Set problem: Can you copy every line of text in the records below word for word, leaving the pictures out?

___

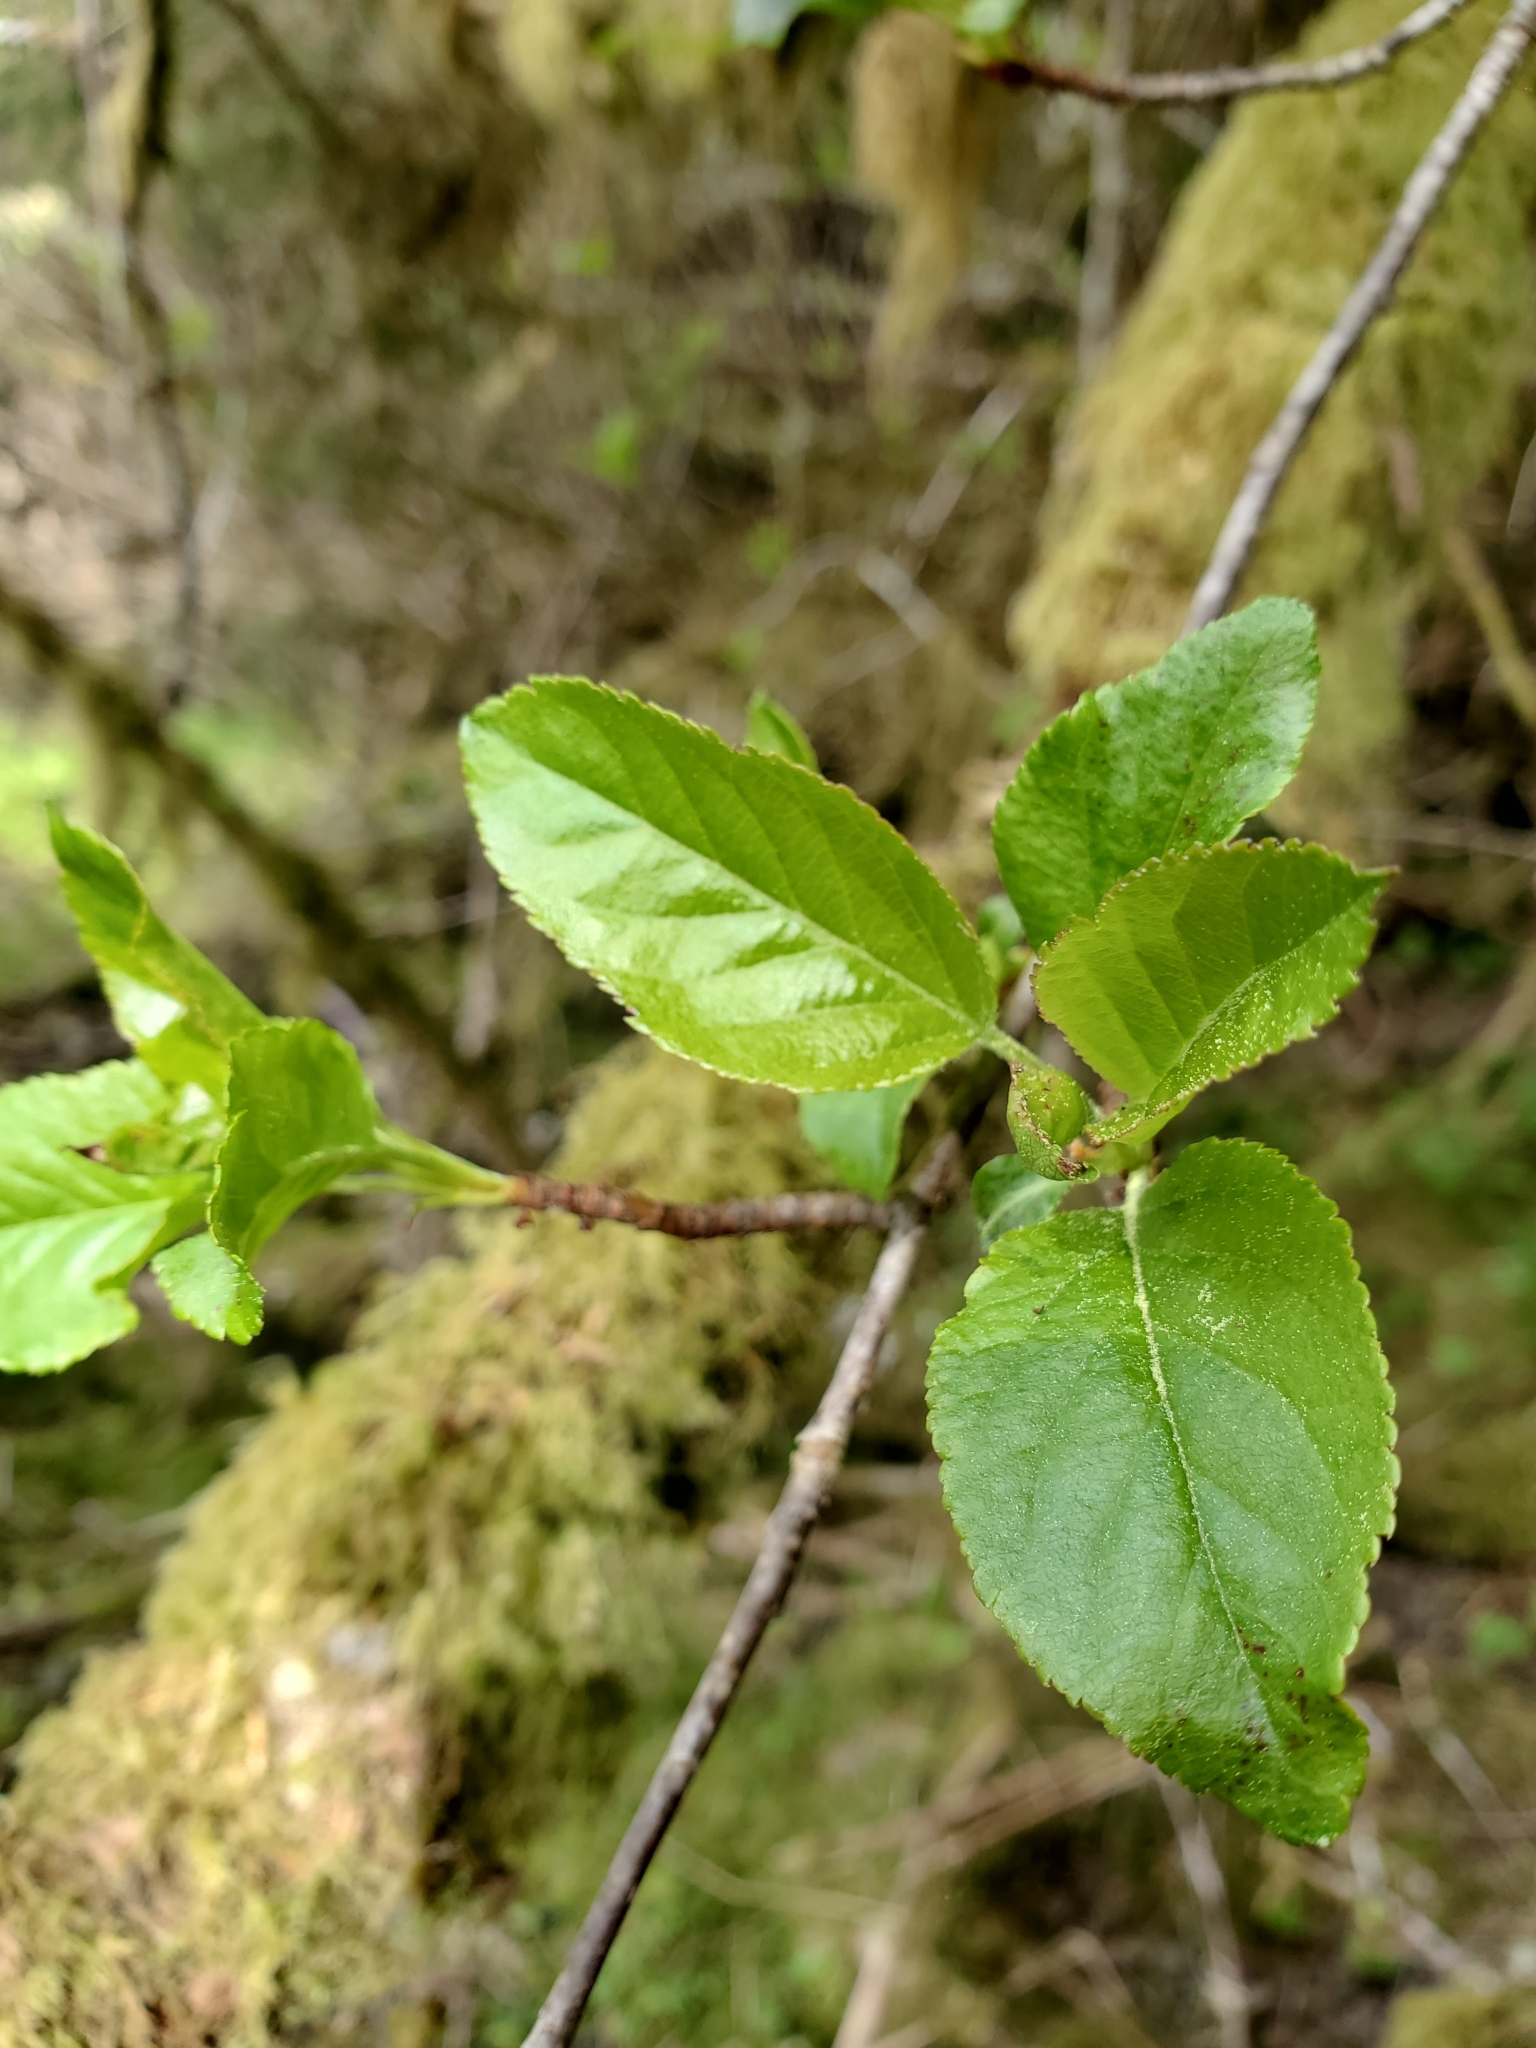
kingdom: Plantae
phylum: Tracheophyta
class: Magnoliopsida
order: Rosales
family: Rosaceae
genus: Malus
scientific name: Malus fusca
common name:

___

The response:
kingdom: Plantae
phylum: Tracheophyta
class: Magnoliopsida
order: Rosales
family: Rosaceae
genus: Malus
scientific name: Malus fusca
common name:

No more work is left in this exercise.